··· Verilen metin

ÂFİYET, CENNETE GİRMEKTİR!

Handenur YÜKSEL

İlk dönem Horasan sûfîlerinden olan Hâtim-i Esam, Belh’te doğdu. Esamm (sağır) lâkabını, kendisine soru sorarken elinde olmayarak çirkin bir ses çıkaran bir kadıncağızı, bu mahcubiyetinden kurtarmak amacıyla;

“Duymuyorum, sesini yükselt!” diyerek, sağır taklidi yaptığı için aldığı rivâyet edilir.

Hayatını Horasan bölgesinde geçiren Hâtim, şeyhi Şakîk-i Belhî’den tasavvuf terbiyesi almıştı. Tasavvuf kaynaklarında hadis ilmiyle de ilgilendiği, bazı tâbiîlerden hadis rivâyet ettiği kaydedilir. Şeyhinin vefatından sonra (810) otuz yıl uzlet hayatı yaşayarak mânevî yönünü geliştirdiği söylenir. Cüneyd-i Bağdâdî, kendisinden;

“Zamanımızın sıddîkı, Hâtim-i Esam’dır.” diyerek, övgüyle söz eder. Hâtim-i Esam, 851 yılında, Ceyhun Nehri üzerinde bulunan Vâşecird şehrinin bir yaylasında vefat ederek, buraya defnedildi.

***

İsa bin Yûsuf, bir mecliste konuşan Hâtim-i Esamm’a;

“–Ey Hâtim, sen namazını güzel kılıyor musun?” diye sordu. Hâtim;

“–Evet.” diye cevap verdi. Yeniden sordu:

“–Nasıl kılıyorsun?”

······
··· Veri satırları

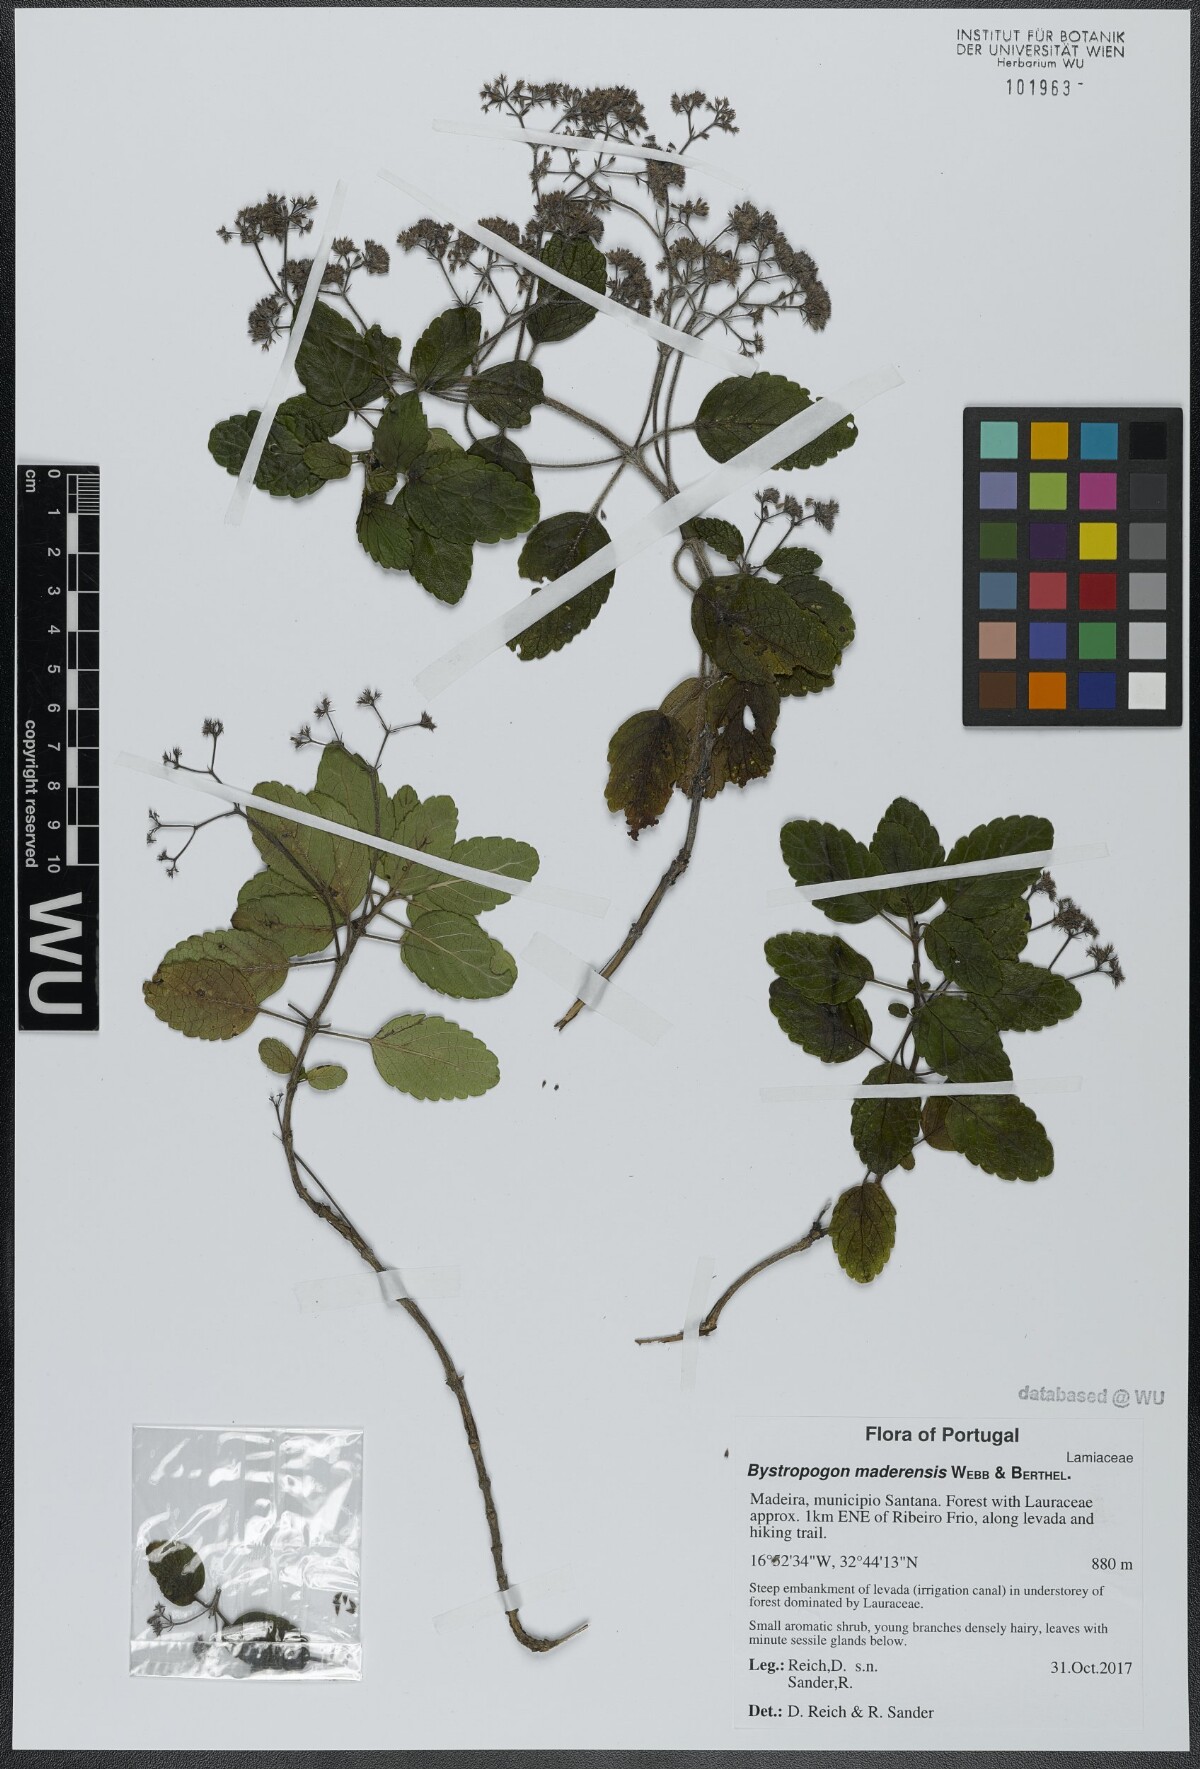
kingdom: Plantae
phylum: Tracheophyta
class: Magnoliopsida
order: Lamiales
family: Lamiaceae
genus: Bystropogon
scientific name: Bystropogon maderensis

······

Yazılı istek:
Hâtim-i Esam ile ilgili metne göre şu soruları cevaplayın:
(a) Hâtim-i Esam nerede doğdu?
(b) Tasavvuf terbiyesini kimden aldı?
(c) Hangi yıl vefat etti?

Cevap:
(a) Belh'te.
(b) Şeyhi Şakîk-i Belhî'den.
(c) 851 yılında.